Item – 6dpo. Every nerve in my body is shrilling ‘pee on something! Pee! Pee!’. And when I ask them, for the love of God, why? It’s only 6dpo, they all look sheepish. And start clamouring for carbohydrates in obscene quantities.
Item – I have several days off work over the Easter weekend. Wheeeee! And so does H. Double wheeeeee! Only, my period is due on that Thursday, meaning I shall spend the first two days of said holiday Being Delicate. Arse. Or, if I’m really lucky, I’ll be pregnant, so I’ll be spending the last two days of it Being Hideously Distressed. (Oh, come on. Of course I’m being bleak. The odds, they are against me).
Item – We’re spending this weekend with the in-laws. Yes. The in-laws I am feeling all harrumphy about (see previous post). Big family do – I shall be wearing a blouse instead of a tee-shirt and everything – so I shall be keeping my harrumphery to myself. As ever. I vented irritably all over H last night instead. Poor H.

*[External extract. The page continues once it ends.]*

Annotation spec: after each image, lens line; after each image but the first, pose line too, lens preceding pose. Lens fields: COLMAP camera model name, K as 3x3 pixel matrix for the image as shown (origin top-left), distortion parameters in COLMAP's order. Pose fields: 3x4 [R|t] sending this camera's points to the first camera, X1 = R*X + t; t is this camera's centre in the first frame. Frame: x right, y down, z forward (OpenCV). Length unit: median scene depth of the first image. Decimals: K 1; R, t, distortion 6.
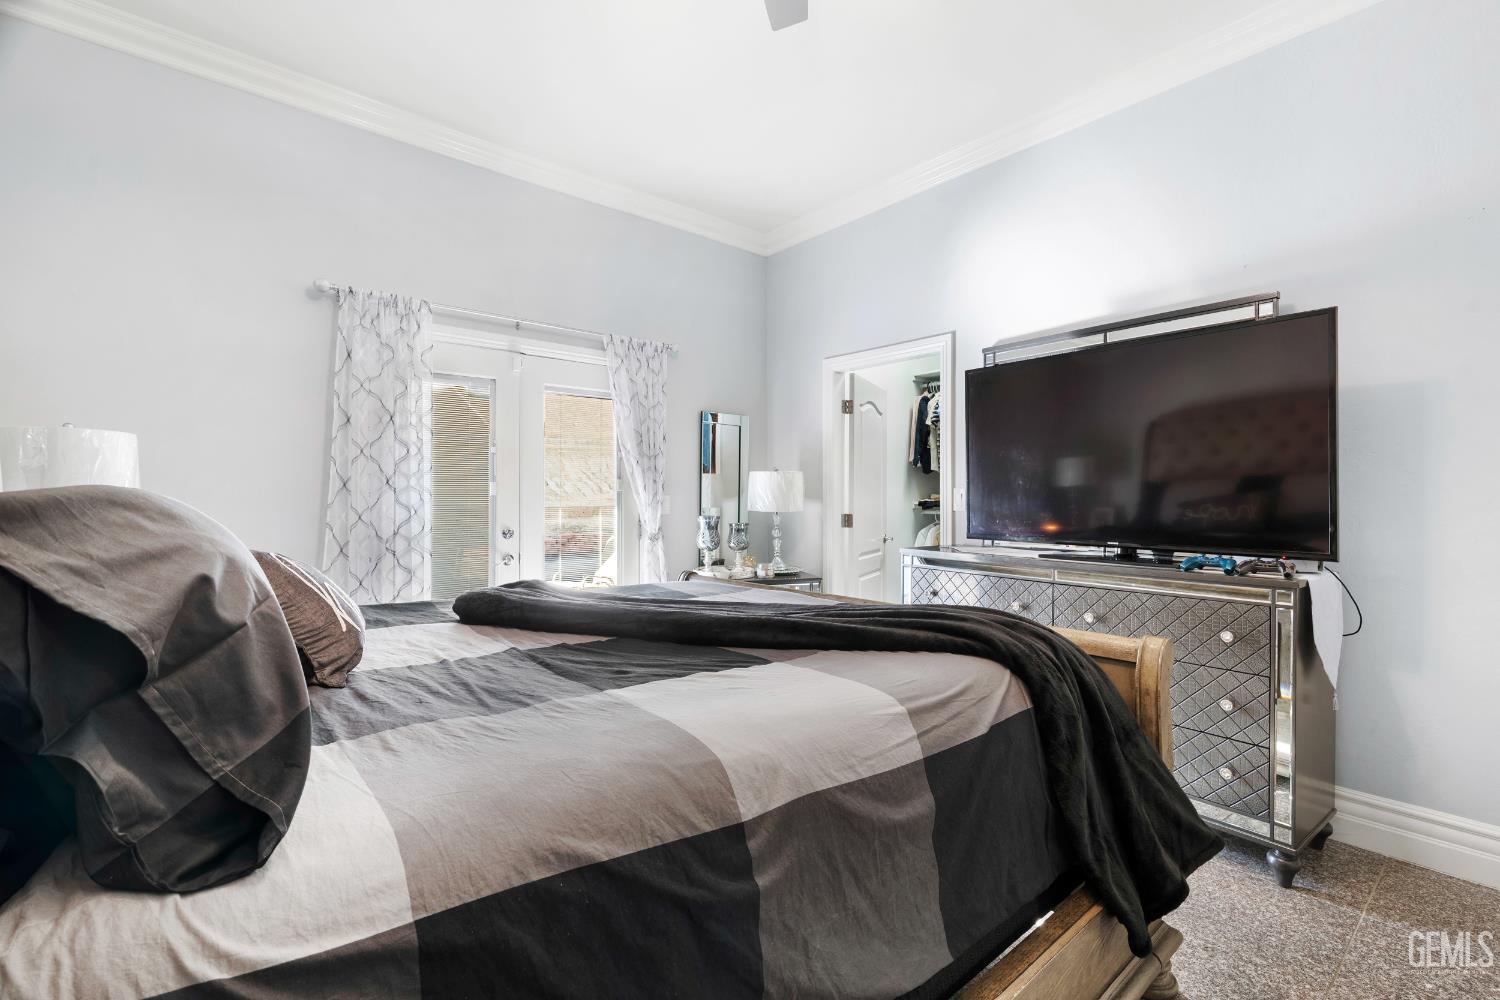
lens RADIAL K [[666.4, 0, 750.0], [0, 666.4, 500.0], [0, 0, 1]] dist [-0.002837, -0.000549]
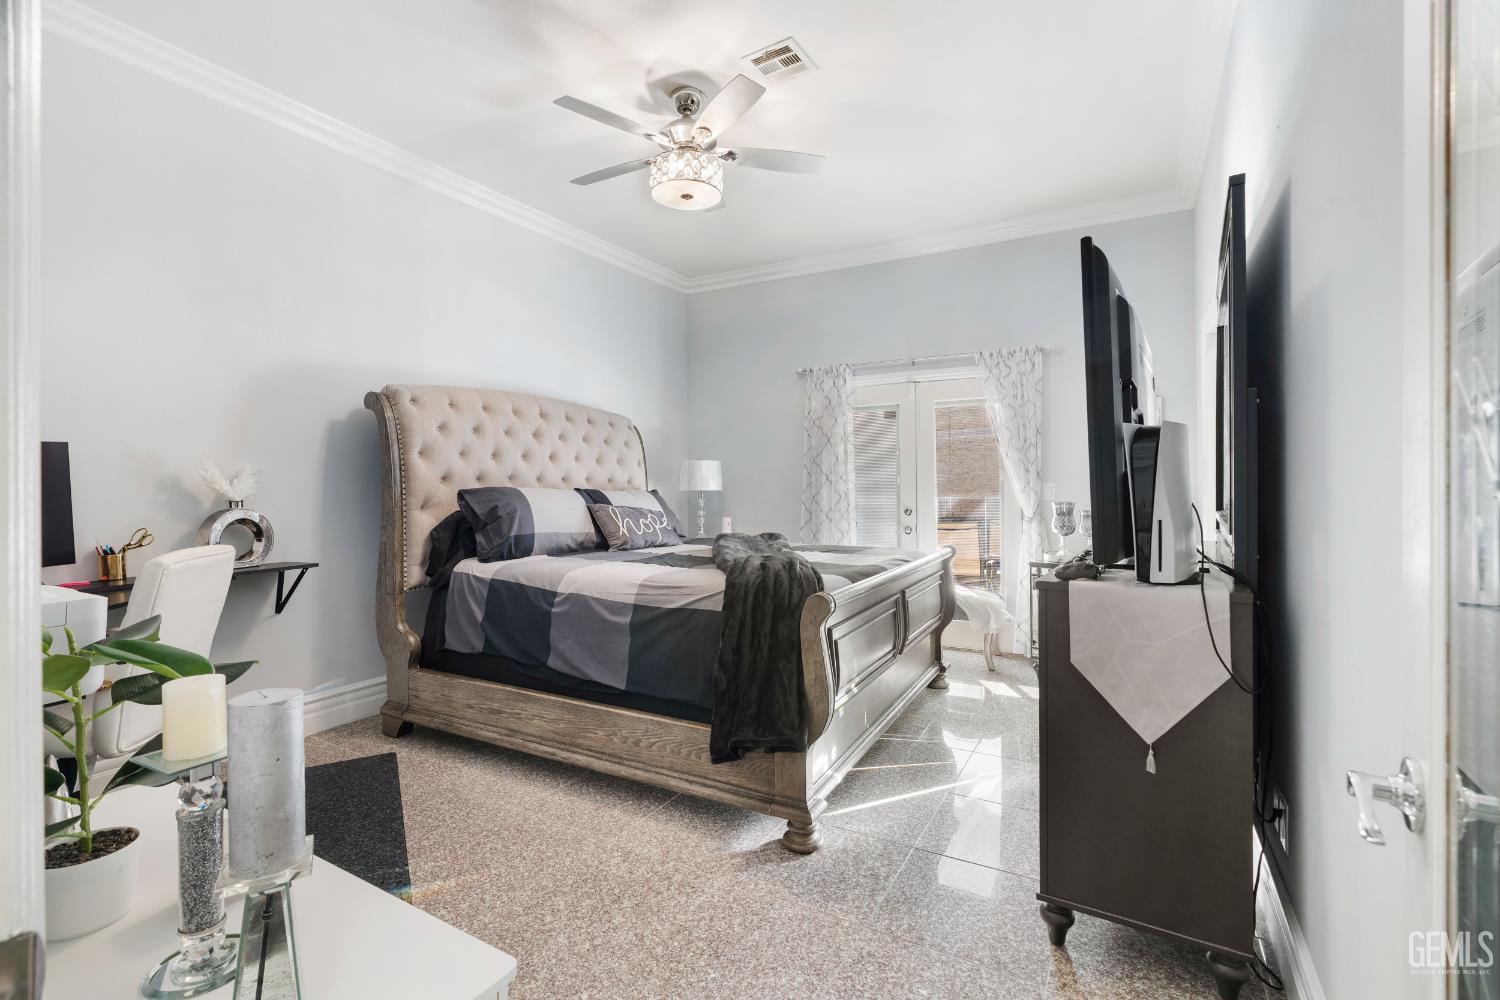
lens RADIAL K [[683.9, 0, 762.8], [0, 683.9, 495.5], [0, 0, 1]] dist [-0.002580, -0.000321]
pose [[0.352827, 0.003276, -0.935683, 1.032879], [0.004598, 0.999976, 0.005235, 0.006300], [0.935677, -0.006149, 0.352803, 0.241696]]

Item – H is anxsty. You know, I think he’s taking the whole ‘and every holiday must be ruined!’ thing quite seriously. Perhaps I should stop joking about it. Perhaps I should stop snarling at him because I’m peeved with his family for being dillweedy avoiders about the fact their only daughter-in-law is a habitual aborter.
Item – H and I are spending a daft amount of time telling each other that we’re getting back on the diet wagon, oh yes, let’s shift this squidge, let’s look svelte as dolphins by the summer wedding season. And then we order pizza. Must do better.
Item – But enough of my vapouring. Go hug HFF.